Moore Cove Falls (Map)
Moore Cove Falls is located on Moore Creek on a moderate-difficulty ¾-mile trail in the Pisgah National Forest. The waterfall flows over a bluff that lets visitors walk behind the falls.
Rainbow Falls (Map)
Rainbow Falls is a 150′ waterfall that visitors can see from the front, bottom, side, and top. The waterfall is located in the Pisgah National Forest, next to Gorges State Park, in Sapphire, North Carolina, near Lake Toxaway.
Skinny Dip Falls (Map)
Skinny Dip Falls is a small but attractive waterfall and swimming hole located off of the Blue Ridge Parkway at the Looking Glass overlook and milepost 417. (No, you can’t legally skinny dip, so just fuhgedabowdit!)
Sliding Rock Falls (Map)
Sliding Rock Falls is an extremely popular 60′ natural water slide located north of Brevard on U.S. Hwy. 276. The recreation area is open with staff from Memorial Day to mid-August. There are two observation decks and public restrooms.
Turtleback Falls aka Umbrella Falls (Map)
Turtleback Falls, also called Umbrella Falls, is located near Brevard, North Carolina, on the Horsepasture River in the Pisgah National Forest. The falls is accessible from Gorges State Park and is a popular place for swimming and sliding during low water.
There are several waterfalls in the mountains where Georgia, North Carolina, and South Carolina meet. Upper Whitewater Falls (Map) is located near Cashiers, North Carolina, on the Whitewater River. Upper Whitewater Falls drops over 411′. Lower Whitewater Falls (Map) is located just across the border in South Carolina, and it drops another 400′.
SOUTH CAROLINA WATERFALLS
Carrick Creek Falls at Table Rock Park (Map)
Carrick Creek Falls is a 15′ waterfall located on a 2 mile trail loop that offers some terrific views of Table Rock State Park. The trail starts at the Carrick Creek Nature Center.

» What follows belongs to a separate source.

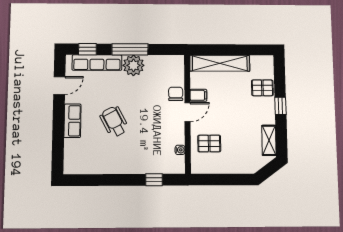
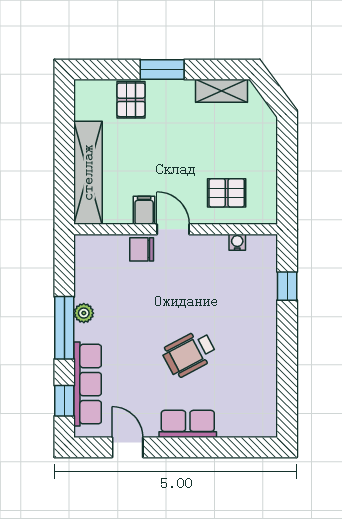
plant: (133, 65) -> (84, 313), width x0.53, depth x0.53
window: (280, 106) -> (162, 69), width x1.50
pallet: (209, 144) -> (227, 193), turned 90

Hidden Falls at Oconee State Park (Map)
Hidden Falls is a 50′ waterfall on a 2-mile trail in Oconee State Park. Hidden Falls has several rock benches to sit and enjoy the view while hanging your feet in the creek.
Issaqueena Falls at Stumphouse Tunnel Park (Map)
Isaqueena Falls is a 100′ waterfall located near Walhalla, South Carolina, in the Oconee District of the Sumter National Forest. The hike to Issaqueena Falls is only about 300’ down a graveled path.
Kings Creek Falls (Map)
Kings Creek Falls is a 70′ waterfall near Long Creek, South Carolina, in the Oconee District of the Sumter National Forest off a short spur from the Foothills Trail. Kings Creek is a tributary of the Chattooga River.
Twin Falls (Map)
Twin Falls is a 75′ waterfall that is also known as Reedy Cove Falls, Rock Falls, or Eastatoe Falls. It is an an easy 1/4 mile hike on a trail that crosses through a private nature preserve that is open to the public.
Anna Ruby Falls (Map)
Anna Ruby Falls is a pair of waterfalls (50′ and 150′) located north of Helen, Georgia, in Unicoi State Park. There are two viewing platforms accessible from a paved trail. The Anna Ruby Falls Scenic Area is a 1,600-acre area that is part of the Chattahoochee National Forest.
Duke Creek Falls (Map)
Duke Creek Falls, in White County, near Helen, Georgia, is a 150′ waterfall on a 2 mile trail with beautiful views. There are multiple waterfalls at the trail’s end that cascade over a high cliff.
Helton Creek Falls (Map)
Helton Creek Falls is a 120′ waterfall near Vogel State Park and Alpine Helen, Georgia. The waterfall is on a 1/2-mile trail Chattahoochee National Forest in Union County, Georgia.
Long Creek Falls (Map)
Long Creek Falls is a 50′ waterfall on the Appalachian Trail near Springer Mountain. The falls are located in Chattahoochee National Forest near Three Forks, and are accessible from the Appalachian Trail, the Benton MacKaye Trail, and the Duncan Ridge Trail.
Minnehaha Falls (Map)
Minnehaha Falls is a 100′ waterfall with a 1/2-mile round-trip hike near Lake Rabun. Located on Falls Creek in Rabun County, Georgia, and the Chattooga River Ranger District of the Chattahoochee National Forest.